Uitspraak
RECHTBANK NOORD-HOLLAND
Het verloop van de procedure en het proces-verbaal van de zitting
Overwegingen
De uitspraak
Het instellen van hoger beroep per e-mail is niet mogelijk.
Rechtbank Noord-Holland
In deze zaak heeft de kantonrechter van de Rechtbank Noord-Holland op 2 december 2022 uitspraak gedaan in een beroep tegen een beslissing van de officier van justitie, die een administratieve sanctie had opgelegd aan de betrokkene. De betrokkene, vertegenwoordigd door mr. A. Khadri van Verkeersboete.nl, had beroep ingesteld tegen de beslissing van de officier van justitie, die een kostenvergoeding had toegewezen. De zaak werd behandeld op de zitting van 22 november 2022, waar zowel de gemachtigde van de betrokkene als de vertegenwoordiger van de officier van justitie aanwezig waren.

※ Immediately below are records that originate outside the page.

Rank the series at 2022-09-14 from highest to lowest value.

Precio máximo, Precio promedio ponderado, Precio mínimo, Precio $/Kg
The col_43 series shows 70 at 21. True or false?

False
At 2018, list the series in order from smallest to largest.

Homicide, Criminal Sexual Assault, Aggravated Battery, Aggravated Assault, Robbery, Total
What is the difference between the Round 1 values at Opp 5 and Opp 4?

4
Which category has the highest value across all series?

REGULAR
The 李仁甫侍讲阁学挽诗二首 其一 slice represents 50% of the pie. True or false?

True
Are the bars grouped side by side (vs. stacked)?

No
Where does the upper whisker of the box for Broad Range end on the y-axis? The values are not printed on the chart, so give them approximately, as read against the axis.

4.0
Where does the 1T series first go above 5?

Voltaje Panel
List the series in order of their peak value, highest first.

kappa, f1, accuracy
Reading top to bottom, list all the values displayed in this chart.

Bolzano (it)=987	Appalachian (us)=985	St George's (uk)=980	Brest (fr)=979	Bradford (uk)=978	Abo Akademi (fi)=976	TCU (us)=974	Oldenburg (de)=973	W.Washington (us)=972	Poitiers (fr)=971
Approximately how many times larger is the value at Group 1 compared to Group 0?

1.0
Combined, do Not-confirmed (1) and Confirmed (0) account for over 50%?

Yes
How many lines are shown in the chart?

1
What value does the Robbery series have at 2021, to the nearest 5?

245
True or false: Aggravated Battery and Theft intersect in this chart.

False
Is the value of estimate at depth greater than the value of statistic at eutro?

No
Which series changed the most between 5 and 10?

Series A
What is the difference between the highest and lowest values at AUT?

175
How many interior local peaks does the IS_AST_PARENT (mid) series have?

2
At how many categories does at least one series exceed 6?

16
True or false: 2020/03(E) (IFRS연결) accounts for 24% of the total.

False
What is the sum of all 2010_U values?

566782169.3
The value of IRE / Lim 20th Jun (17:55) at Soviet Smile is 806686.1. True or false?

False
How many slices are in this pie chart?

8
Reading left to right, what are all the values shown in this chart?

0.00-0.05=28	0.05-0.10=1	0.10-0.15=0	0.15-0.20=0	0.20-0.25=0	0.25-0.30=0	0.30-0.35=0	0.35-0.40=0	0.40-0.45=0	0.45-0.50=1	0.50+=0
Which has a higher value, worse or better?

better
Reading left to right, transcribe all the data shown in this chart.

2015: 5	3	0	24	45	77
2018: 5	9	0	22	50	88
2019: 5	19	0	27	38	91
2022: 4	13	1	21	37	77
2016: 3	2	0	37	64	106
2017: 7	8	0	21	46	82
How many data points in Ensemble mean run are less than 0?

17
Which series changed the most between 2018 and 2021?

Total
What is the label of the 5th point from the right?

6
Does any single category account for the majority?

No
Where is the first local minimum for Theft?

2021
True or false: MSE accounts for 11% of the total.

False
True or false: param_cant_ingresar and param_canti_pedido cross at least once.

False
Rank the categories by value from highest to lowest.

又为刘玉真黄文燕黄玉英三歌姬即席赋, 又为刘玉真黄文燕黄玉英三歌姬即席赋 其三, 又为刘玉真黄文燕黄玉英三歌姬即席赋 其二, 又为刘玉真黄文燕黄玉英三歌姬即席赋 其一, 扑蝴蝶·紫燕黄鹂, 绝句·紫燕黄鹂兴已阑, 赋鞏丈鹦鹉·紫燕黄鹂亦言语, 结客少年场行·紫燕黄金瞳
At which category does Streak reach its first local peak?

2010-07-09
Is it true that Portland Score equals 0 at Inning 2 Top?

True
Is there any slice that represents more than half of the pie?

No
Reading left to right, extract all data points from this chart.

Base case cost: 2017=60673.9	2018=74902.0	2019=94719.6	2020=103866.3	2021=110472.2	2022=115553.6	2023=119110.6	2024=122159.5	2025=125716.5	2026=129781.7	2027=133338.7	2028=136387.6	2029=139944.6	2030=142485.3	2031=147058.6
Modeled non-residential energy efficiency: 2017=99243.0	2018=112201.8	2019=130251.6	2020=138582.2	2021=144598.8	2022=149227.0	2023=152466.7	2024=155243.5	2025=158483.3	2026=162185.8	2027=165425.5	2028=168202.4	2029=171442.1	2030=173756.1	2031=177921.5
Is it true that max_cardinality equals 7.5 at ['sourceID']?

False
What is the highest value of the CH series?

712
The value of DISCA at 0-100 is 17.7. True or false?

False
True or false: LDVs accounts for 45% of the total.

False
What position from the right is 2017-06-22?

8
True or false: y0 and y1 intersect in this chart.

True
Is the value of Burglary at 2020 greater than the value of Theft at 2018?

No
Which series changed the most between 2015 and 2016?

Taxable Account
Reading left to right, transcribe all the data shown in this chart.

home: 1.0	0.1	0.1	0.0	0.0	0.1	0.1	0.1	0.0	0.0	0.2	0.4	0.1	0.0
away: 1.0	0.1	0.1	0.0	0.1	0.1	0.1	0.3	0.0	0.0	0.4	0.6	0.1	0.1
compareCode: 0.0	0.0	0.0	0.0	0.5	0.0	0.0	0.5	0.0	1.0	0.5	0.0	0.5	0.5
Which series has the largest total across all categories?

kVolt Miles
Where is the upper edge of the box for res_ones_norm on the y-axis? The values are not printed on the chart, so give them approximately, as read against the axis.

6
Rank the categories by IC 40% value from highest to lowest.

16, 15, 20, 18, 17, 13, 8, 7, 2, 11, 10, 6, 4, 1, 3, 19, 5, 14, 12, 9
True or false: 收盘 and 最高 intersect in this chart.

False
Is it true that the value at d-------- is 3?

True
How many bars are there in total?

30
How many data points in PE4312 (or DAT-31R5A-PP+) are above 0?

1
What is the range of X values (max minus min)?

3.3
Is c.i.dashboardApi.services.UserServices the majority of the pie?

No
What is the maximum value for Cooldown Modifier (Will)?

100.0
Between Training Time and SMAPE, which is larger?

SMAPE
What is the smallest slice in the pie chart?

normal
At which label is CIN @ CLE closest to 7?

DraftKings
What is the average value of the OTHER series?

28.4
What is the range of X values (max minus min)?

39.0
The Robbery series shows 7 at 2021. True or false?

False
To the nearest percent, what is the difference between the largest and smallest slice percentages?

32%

De vertegenwoordiger van de officier van justitie stelde dat er geen sprake was van samenhangende zaken, omdat er te veel tijd zat tussen de verschillende hoorzittingen. De kantonrechter oordeelde dat de officier van justitie de boete had vernietigd en een proceskostenvergoeding van € 608,63 had toegekend, maar dat het beroepschrift van de gemachtigde van de betrokkene enkel gericht was op de toekenning van deze proceskostenvergoeding. De gemachtigde voerde aan dat de officier van justitie ten onrechte had geoordeeld dat er sprake was van samenhangende zaken, omdat de hoorzittingen op verschillende momenten hadden plaatsgevonden en de werkzaamheden niet identiek waren geweest.
De kantonrechter volgde het standpunt van de vertegenwoordiger van de officier van justitie en oordeelde dat er geen sprake was van samenhangende zaken. De beslissing van de officier van justitie werd vernietigd en de kantonrechter bepaalde dat de betrokkene recht had op een hogere proceskostenvergoeding. De kantonrechter stelde de proceskostenvergoeding vast op € 253,59, na rekening te hebben gehouden met een eerdere uitbetaling door de officier van justitie. De uitspraak werd gedaan door mr. P.J. Jansen, kantonrechter, en is openbaar uitgesproken.